Quel peut être le rôle d’un designer dans ce processus ?
Philippe Starck : Un designer a très peu de moyens. Il ne peut pas créer la vie, juste essayer de moins la détruire. C’est déjà pas mal. Nul n’est obligé de trouver LA solution, mais tout le monde se doit de participer avec ses moyens. Le designer a quelques petits moyens de faible portée, qui lui permettent de contribuer à moins abîmer : faire des objets plus légers, qui consomment moins d’énergie, privilégient les matières non toxiques. Nous savons cela par cœur désormais, mais il y a en plus le côté social, politique : que ces produits soient abordables pour tout le monde, qu’ils ne prônent pas une idéologie néfaste et inhumaine. Et puis il y a la longévité qui est la meilleure forme d’écologie : faire en sorte que les produits durent, « esthétiquement » – même si je n’aime pas ce mot. Nous ne sommes pas près de nous ennuyer.
« Nous n’arriverons pas à sauver la Terre si on ne sauve pas les gens »
Ne trouvez-vous pas que l’intelligence est une valeur en déclin dans nos sociétés ?
Les scientifiques qui mesurent l’intelligence de longue date, on déclaré il y a deux ans que, pour la première fois dans l’histoire de l’humanité, l’intelligence décroissait.
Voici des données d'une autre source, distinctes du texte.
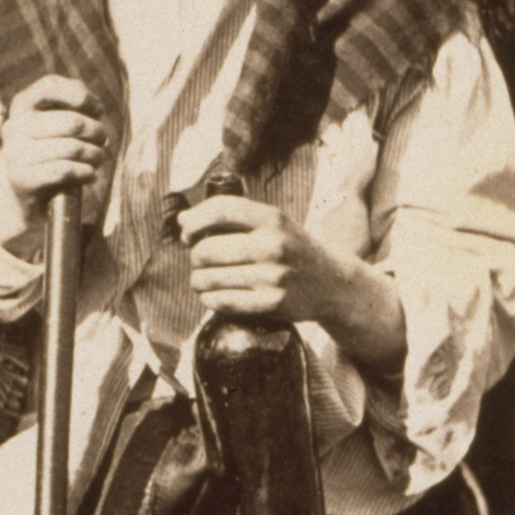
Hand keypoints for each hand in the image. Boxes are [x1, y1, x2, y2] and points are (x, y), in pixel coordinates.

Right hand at [0, 76, 110, 243]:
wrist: (27, 195)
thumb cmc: (52, 151)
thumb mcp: (61, 123)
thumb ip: (76, 106)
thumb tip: (95, 107)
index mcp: (22, 105)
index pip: (50, 86)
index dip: (80, 95)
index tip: (97, 109)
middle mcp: (13, 126)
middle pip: (72, 122)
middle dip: (96, 132)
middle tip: (102, 141)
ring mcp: (13, 153)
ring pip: (71, 148)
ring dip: (95, 155)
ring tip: (97, 159)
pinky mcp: (20, 179)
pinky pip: (64, 170)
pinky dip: (85, 172)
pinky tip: (90, 175)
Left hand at [176, 191, 406, 378]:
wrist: (332, 284)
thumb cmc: (292, 250)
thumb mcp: (274, 224)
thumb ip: (234, 217)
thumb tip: (183, 220)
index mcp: (272, 219)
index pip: (220, 210)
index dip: (194, 222)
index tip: (187, 234)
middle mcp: (273, 245)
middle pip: (206, 250)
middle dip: (195, 258)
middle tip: (202, 262)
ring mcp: (273, 276)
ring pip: (208, 278)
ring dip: (198, 281)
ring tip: (205, 280)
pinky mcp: (272, 304)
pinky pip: (221, 301)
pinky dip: (209, 299)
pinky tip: (214, 295)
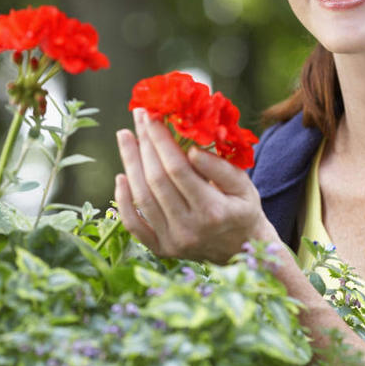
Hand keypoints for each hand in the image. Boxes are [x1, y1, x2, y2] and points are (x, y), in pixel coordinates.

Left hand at [115, 109, 277, 261]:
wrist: (241, 249)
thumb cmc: (243, 209)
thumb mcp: (244, 186)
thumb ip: (220, 168)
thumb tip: (191, 150)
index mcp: (213, 211)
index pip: (178, 169)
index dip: (162, 141)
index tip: (153, 116)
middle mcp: (189, 229)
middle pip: (156, 180)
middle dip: (144, 144)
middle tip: (138, 117)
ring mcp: (172, 241)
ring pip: (142, 198)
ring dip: (130, 163)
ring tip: (126, 136)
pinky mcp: (161, 248)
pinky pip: (134, 225)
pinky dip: (123, 201)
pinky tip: (121, 176)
Je ne vous cache pas que j’ai failli pleurer lorsque j’ai entendu cela parce que pour moi, l’humain n’est qu’intelligence. Si on perd notre raison d’être, c’est la fin. Malgré tout, je reste positif. Tout le monde parle d’écologie, et moi le premier – et depuis fort longtemps si je puis me permettre – mais il ne faut pas oublier l’homme. Parce que nous n’arriverons pas à sauver la Terre si on ne sauve pas les gens. Certains sont tellement malheureux, n’ont tellement plus rien, que l’écologie n’est pas un problème pour eux. Que la Terre aille mal, ils ne le verront pas puisqu’ils n’ont plus rien. Nous faisons une erreur en ne mettant pas en parallèle le travail sur l’homme et celui sur la Terre. Si on ne traite pas l’homme en même temps, il se vengera sur la planète. Inconsciemment ou pas. On ne peut pas demander à un homme malheureux de ramasser son mégot ou son papier gras, parce qu’il s’en fiche. Et on ne peut pas lui en vouloir. (silence)
Avez-vous ce genre de conversation avec vos collaborateurs ? Les éditeurs avec qui vous travaillez ?
J’ai beaucoup parlé, il y a plus de trente ans, du devenir des objets, qu’il faudrait louer plutôt qu’acheter. De cette façon, le producteur sera obligé de créer de la longévité, car l’objet lui appartiendra, il sera obligé de le reprendre. J’ai beaucoup travaillé sur ce sujet mais cela demande des changements structurels en termes économiques, industriels, qui ne sont pas à ma portée.
Pour Starck, « l’avenir est aux matières de synthèse »
Mais vous avez une oreille…
Philippe Starck : Oui, bien sûr car je ne travaille en général qu’avec des gens intelligents, qui comprennent bien qu’il y a le feu. Un des sujets permanents de chaque réunion avec mes éditeurs, c’est le plastique. Où en sommes-nous avec les éco-plastiques ? C’est une question que je pose deux fois par mois. J’ai un collaborateur affecté spécifiquement à cette veille sur les matières non fossiles et non vivantes car les gens qui aujourd’hui rejettent les plastiques au profit du cuir ou du bois, c’est ridicule, c’est honteux. L’avenir est aux matières de synthèse, c’est évident. Et en plus, philosophiquement, c’est beau puisque c’est nous qui les aurons inventées. Ça avance, mais ce n’est pas encore au point. Dans moins de deux ans, je pense que tous les produits plastiques seront des éco-plastiques.
En attendant, je travaille beaucoup les contreplaqués techniques, extrêmement fins, que l’on travaille de façon structurante par des moulages. C’est très intéressant car nous arrivons à des résultats légers, aussi solides que du plastique avec très peu de bois et non du massif. Il y a eu la collection « SMARTWood » chez Kartell, en bois tridimensionnel mais qui est encore un peu chère car le procédé est coûteux. Hier, j’ai travaillé sur une autre collection en bois bidimensionnel, moins onéreuse et avec des résultats stupéfiants. Mais n’oublions pas que le seul vrai acte écologique c’est de se demander si nous avons vraiment besoin d’un nouveau produit. Et d’avoir le courage de répondre « non » si ce n’est pas le cas.